IMG_2134Just before that event I ordered a Pentel Pocket Pen Brush, and was just starting to figure out how to use it (here is a short video intro to the pen). I was pretty grateful to have it, an imitation moleskin, and a TON of ink refills for all those hours I was in the waiting room outside Stanford cardiology. Some of you may have seen these in my DeviantArt gallery already, but I’m posting two of my “sketch dumps” from this pen brush below–the long narrow one from when I first got it, the larger one all from the blue imitation-moleskin that I would sketch in at the hospital (and elsewhere). Didn’t scan them–I found it easiest to just take pics using my digital camera, do a little editing (and I admit that I did clean up maybe 2-3 sketches in photoshop before stitching them in with the others), and then put them into one photoshop document. I really enjoy the feeling of drawing with this pen–I just love brushes, and this is one that I don’t need to keep filling up! I struggle a bit with controlling the width and cleanness of the line. I have shaky hands (have for a long time), so carefully drawing a thin line can be a bit difficult, but a quick stroke often ends up too thick. I found myself playing with negative space a lot (contrasting light and shadow, rather than just lining contour), as you can see in some of these sketches. The landscapes were fun, but I need more gradations than just black and white to do that–so apologies if the forest floor at Henry Cowell State Park is a bit difficult to make out. 😛

IMG_2131Sketching can be a very nice, cathartic, brainless activity for me (well, not brainless, but more… um, organic??), especially in those moments when the picture just seems to draw itself–most of the pics in these sketch dumps that I’m posting here just developed as they went. Any picture will do that to some degree, however concrete an idea you have–it’s an emergent process, rather than a transcription of a vision. I think we can compare sketching, or other informal, just-for-fun creative moments (noodling around on guitar is another for me) to sleeping/dreaming–by backing out of our conscious engagement with the things that are looming large in our life and working with a different corner of our brain, we actually give our mind space to process things at a different level, or in a different way. Sometimes our cognitive engagement with the world just needs to be re-calibrated a bit, and we need to back off enough to give it the space to do that.
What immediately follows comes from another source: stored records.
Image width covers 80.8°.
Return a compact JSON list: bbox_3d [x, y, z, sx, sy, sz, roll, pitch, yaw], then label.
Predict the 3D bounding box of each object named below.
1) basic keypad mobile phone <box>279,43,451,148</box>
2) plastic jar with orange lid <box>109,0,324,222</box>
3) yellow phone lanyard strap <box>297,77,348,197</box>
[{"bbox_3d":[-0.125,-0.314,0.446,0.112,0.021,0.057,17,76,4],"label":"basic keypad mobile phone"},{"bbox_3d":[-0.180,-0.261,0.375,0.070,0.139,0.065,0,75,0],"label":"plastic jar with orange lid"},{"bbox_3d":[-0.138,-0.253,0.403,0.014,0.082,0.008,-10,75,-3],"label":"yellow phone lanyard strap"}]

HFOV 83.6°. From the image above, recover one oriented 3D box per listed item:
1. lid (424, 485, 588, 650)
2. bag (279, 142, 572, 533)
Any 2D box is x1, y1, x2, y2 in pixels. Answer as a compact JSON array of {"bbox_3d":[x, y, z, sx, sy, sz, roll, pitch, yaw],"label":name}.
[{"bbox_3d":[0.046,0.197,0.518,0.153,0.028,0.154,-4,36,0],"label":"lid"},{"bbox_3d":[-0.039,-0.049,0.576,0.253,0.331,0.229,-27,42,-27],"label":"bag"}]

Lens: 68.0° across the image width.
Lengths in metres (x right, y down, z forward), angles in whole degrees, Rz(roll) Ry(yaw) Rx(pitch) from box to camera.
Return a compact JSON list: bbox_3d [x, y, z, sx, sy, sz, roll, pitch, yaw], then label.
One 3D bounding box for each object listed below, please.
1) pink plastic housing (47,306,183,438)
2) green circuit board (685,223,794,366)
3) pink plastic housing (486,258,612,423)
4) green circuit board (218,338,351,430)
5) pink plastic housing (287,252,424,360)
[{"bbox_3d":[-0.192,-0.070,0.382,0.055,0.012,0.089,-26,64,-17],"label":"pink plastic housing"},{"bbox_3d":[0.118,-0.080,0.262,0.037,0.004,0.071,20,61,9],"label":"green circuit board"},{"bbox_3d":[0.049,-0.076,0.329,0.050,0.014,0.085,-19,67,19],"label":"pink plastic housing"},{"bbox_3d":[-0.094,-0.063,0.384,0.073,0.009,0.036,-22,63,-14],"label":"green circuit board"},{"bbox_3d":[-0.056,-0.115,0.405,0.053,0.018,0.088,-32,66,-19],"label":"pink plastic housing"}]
Not to endorse whole-hearted escapism, or to deny that we often just need to “face things,” but it’s not an either-or situation. And especially in those times when there is nothing practical that we can do, because everything has been done, or we are not the ones with the skills to do it, or whatever other reason, in those times distraction, especially creative, is healthy and necessary self-care.

Anyway, here are my sketches. I think you can see some definite improvement from the first bunch of sketches to the second, but I won’t claim to have anything polished here. I hope some of them capture your imagination or are beautiful or interesting to you. I think I am mostly going to stick to digital art for anything polished that I do, but who knows, maybe I’ll try inking a pencil sketch one of these days…

Sketch Dump First Pen Brush copyBlue Moleskin 2012 Sketchdump copy

And new posts to follow soon, I hope. Have got a big translation job coming up (fingers crossed–haven’t signed a contract yet), but I would really like to put some more time into my art and my non-academic writing.